Никому не понять ее: дед Кузьма жалеет, девчата на ферме осуждают, но невдомек им, что ничего нет слаще чувства близости к богу. Когда-то, девчонкой, и она не понимала этого. Отец заставлял ее молиться, а она елозила по полу на коленях, зевала и сонно таращила глаза, слушая, как отец читает библию. А на собраниях секты ей было страшно: она боялась криков людей, их лиц, их непонятных слов, пугалась, когда кто-нибудь подходил к ней, ласкал. Только одного Василия Тимофеевича не боялась Ксения. Брат Василий и тогда был такой же ласковый, старенький, добренький. Он часто приезжал к ним в деревню. Ксения забиралась к нему на колени и, замирая от страха и любопытства, слушала его рассказы о боге, о муках и странствиях Христа. Именно от него она услышала впервые о том, что на пятидесятый день после воскресения Христа из мертвых на его учеников — апостолов — сошел дух святой и они обрели способность пророчествовать на незнакомых языках.
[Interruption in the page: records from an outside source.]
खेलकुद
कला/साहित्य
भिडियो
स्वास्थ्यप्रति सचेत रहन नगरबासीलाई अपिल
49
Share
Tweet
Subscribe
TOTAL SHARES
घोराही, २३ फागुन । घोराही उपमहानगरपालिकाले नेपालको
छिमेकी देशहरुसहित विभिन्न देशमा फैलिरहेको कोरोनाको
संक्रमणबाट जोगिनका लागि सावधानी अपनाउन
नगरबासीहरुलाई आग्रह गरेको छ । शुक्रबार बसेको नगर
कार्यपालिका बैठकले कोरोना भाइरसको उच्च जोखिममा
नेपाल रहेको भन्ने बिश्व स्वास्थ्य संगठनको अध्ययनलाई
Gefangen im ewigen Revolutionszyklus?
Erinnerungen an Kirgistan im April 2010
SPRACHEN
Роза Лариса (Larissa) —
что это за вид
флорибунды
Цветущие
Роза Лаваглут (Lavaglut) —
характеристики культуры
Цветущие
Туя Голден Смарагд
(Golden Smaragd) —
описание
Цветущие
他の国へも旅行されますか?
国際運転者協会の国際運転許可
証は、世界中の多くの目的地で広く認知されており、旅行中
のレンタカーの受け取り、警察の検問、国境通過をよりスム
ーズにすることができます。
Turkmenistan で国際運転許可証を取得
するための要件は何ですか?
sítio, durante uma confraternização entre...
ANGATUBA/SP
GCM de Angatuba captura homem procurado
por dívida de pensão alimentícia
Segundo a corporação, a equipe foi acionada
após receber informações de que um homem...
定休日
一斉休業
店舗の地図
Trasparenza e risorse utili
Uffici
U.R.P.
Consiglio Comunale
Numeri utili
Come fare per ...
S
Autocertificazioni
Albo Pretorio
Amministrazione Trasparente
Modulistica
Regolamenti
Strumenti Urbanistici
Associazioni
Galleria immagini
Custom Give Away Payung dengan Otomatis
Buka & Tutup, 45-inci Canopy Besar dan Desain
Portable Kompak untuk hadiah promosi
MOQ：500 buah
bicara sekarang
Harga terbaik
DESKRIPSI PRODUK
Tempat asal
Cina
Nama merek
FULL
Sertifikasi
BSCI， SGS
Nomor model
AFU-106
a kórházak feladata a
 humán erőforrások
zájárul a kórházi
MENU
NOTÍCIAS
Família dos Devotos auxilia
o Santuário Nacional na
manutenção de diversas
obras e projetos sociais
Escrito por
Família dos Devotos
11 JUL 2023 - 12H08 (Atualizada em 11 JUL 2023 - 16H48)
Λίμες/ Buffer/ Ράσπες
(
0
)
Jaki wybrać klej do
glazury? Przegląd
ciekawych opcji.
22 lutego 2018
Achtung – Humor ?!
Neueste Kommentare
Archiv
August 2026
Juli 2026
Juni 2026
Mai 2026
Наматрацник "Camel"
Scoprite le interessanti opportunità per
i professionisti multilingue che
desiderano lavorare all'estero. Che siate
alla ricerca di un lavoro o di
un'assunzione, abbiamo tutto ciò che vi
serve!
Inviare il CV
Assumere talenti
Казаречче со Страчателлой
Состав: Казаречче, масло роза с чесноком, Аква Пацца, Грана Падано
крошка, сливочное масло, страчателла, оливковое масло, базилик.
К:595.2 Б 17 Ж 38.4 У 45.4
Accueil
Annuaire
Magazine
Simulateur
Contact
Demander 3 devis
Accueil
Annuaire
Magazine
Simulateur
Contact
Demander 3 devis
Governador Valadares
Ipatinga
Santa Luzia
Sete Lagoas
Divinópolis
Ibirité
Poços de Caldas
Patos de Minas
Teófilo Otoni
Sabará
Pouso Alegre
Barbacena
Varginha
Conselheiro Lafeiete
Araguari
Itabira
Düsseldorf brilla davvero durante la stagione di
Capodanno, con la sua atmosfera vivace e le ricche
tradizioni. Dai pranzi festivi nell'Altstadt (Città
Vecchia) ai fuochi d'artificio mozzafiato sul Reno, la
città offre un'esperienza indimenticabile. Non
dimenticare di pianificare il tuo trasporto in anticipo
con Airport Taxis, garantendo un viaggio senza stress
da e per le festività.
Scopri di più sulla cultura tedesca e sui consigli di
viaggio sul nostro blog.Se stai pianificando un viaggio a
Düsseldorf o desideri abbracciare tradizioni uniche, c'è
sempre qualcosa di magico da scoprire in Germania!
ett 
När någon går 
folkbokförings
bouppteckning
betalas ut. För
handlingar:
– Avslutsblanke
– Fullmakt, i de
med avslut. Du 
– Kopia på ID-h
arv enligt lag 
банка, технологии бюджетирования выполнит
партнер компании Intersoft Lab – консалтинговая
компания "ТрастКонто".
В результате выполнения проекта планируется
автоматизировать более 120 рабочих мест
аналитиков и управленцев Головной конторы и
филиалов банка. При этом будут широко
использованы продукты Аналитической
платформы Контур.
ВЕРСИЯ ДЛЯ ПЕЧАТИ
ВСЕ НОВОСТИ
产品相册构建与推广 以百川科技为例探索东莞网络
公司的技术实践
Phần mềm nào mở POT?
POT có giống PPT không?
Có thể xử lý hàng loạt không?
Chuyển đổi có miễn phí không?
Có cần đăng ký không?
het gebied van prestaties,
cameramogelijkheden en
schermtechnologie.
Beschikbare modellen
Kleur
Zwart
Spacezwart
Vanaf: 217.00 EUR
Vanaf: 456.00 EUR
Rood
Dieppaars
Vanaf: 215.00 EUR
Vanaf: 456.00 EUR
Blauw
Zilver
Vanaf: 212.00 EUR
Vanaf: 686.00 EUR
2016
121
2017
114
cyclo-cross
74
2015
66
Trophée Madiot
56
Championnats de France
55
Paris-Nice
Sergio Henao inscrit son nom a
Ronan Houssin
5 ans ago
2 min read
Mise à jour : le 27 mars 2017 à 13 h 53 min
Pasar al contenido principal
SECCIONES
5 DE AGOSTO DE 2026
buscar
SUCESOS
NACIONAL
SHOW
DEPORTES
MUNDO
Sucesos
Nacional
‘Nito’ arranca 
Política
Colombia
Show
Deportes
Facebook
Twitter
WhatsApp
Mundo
— Оттого и зовемся мы пятидесятниками, — сказал Василий Тимофеевич, — и ты, деточка, усердно молись, не греши, тогда тоже получишь награду, и на тебя сойдет дух святой, как на святых апостолов. Сама будешь разговаривать с ним на языке ангелов, просить, чего пожелаешь.
И вот через много лет она наконец получила эту награду, теперь бог всегда будет охранять ее.
Ксения поболтала ногами в холодной воде, перебежала по шатким кладкам речку и поднялась на мощенную щебнем дорогу, недавно проложенную к свиноферме.
Возле фермы — длинного кирпичного здания с раскрытыми настежь воротами — в огромном корыте женщины мешали отруби. Петровна, худощавая старуха, которую даже годы не остепенили, молодым голосом выкрикивала частушки. Она сама сочиняла их и каждое утро устраивала здесь концерт.